For LTR languages the scrollbar should be on the left and for RTL languages on the right so it is near the text and not all the way on the other side of the screen. I think that this nonsense originated because some right-handed designer years ago felt awkward at the idea of controlling a scrollbar on the left with his or her right hand. Then when the first RTL localization was done, someone else thought they needed to change the side of the scrollbar.
(In reply to Mark Callow from comment #2)
> I know people have come to expect this behaviour but personally I think
> putting the scrollbar on the side that is typically further away from the
> text you are reading or editing is a huge usability problem that has led to
> the development of crutches such as scrollwheels.
> 
> For LTR languages the scrollbar should be on the left and for RTL languages
> on the right so it is near the text and not all the way on the other side of
> the screen. I think that this nonsense originated because some right-handed
> designer years ago felt awkward at the idea of controlling a scrollbar on
> the left with his or her right hand. Then when the first RTL localization
> was done, someone else thought they needed to change the side of the
> scrollbar.

This is really a comment on scrollbars generally, not on iframes specifically, so I assume this comment does not really belong on this bug. Furthermore, if I understand correctly, you do agree that the correct behavior is to depend on the element directionality, not to put the scrollbar on the same absolute side always. On iframes, however, scrollbars currently are always on the right, regardless of iframe direction or iframe document direction. That is what this bug is about.

Nevertheless, in response to your original point:

1. Browser interoperability (scrollbar on the end side of internal elements other than iframes) has finally been achieved (across IE, Mozilla and Chrome). Even if having the scrollbar on the start side really were a better UX (of which I am not at all sure), I do not think that it is worth breaking interoperability again.

2. User expectations are a fact and should not be ignored.

3. Having the scrollbar on the start side means that the content gets shifted over when the scrollbar appears. This is poor UX.

4. Furthermore, pages that need to align something with (or over) the content (not the scrollbar) have a harder time calculating the content's horizontal position (it depends on whether there is a scrollbar). Changing this retroactively would break many pages.
To clarify the current status, the scrollbar is always on the right, even if both the <iframe> and the document inside it have direction:rtl. This is clearly incorrect.

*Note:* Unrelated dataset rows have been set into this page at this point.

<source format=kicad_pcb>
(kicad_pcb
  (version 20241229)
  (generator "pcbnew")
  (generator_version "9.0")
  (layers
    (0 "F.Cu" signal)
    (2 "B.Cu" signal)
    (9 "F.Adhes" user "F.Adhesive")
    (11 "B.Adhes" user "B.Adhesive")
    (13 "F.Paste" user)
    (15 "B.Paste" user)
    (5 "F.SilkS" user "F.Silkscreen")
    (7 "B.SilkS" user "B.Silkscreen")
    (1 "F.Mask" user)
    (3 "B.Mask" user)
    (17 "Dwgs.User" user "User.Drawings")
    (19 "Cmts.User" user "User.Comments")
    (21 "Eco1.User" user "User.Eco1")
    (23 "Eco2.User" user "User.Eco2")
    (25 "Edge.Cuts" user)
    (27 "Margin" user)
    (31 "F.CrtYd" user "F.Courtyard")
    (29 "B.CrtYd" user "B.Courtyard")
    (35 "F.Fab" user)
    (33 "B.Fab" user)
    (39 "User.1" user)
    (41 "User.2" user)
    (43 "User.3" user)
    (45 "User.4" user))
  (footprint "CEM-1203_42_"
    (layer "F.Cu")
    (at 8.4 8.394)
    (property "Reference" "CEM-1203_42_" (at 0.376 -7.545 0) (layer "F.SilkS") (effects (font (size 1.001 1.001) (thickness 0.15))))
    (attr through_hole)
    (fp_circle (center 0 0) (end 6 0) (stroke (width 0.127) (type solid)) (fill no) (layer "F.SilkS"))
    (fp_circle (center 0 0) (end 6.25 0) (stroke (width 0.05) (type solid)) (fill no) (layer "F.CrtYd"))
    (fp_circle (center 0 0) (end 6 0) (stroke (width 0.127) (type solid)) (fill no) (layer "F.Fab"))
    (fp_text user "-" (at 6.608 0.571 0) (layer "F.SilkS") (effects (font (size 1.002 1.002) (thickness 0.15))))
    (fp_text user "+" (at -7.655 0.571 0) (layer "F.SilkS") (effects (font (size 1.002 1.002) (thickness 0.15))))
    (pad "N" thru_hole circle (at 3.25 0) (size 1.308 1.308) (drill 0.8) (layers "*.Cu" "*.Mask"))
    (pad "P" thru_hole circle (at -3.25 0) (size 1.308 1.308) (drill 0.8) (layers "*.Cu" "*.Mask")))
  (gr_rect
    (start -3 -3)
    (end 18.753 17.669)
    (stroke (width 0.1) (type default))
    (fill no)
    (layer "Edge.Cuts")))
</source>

For an <iframe>, the scrollbar should be on the start side of the document inside it (even though that is *not* the case when the same document is displayed in a separate tab, not an <iframe>). If the thing inside the <iframe> does not have a direction, e.g. it is an image, it should be on the start side of the <iframe>'s direction. (If the latter requirement is very difficult to achieve, though, it can be relaxed.)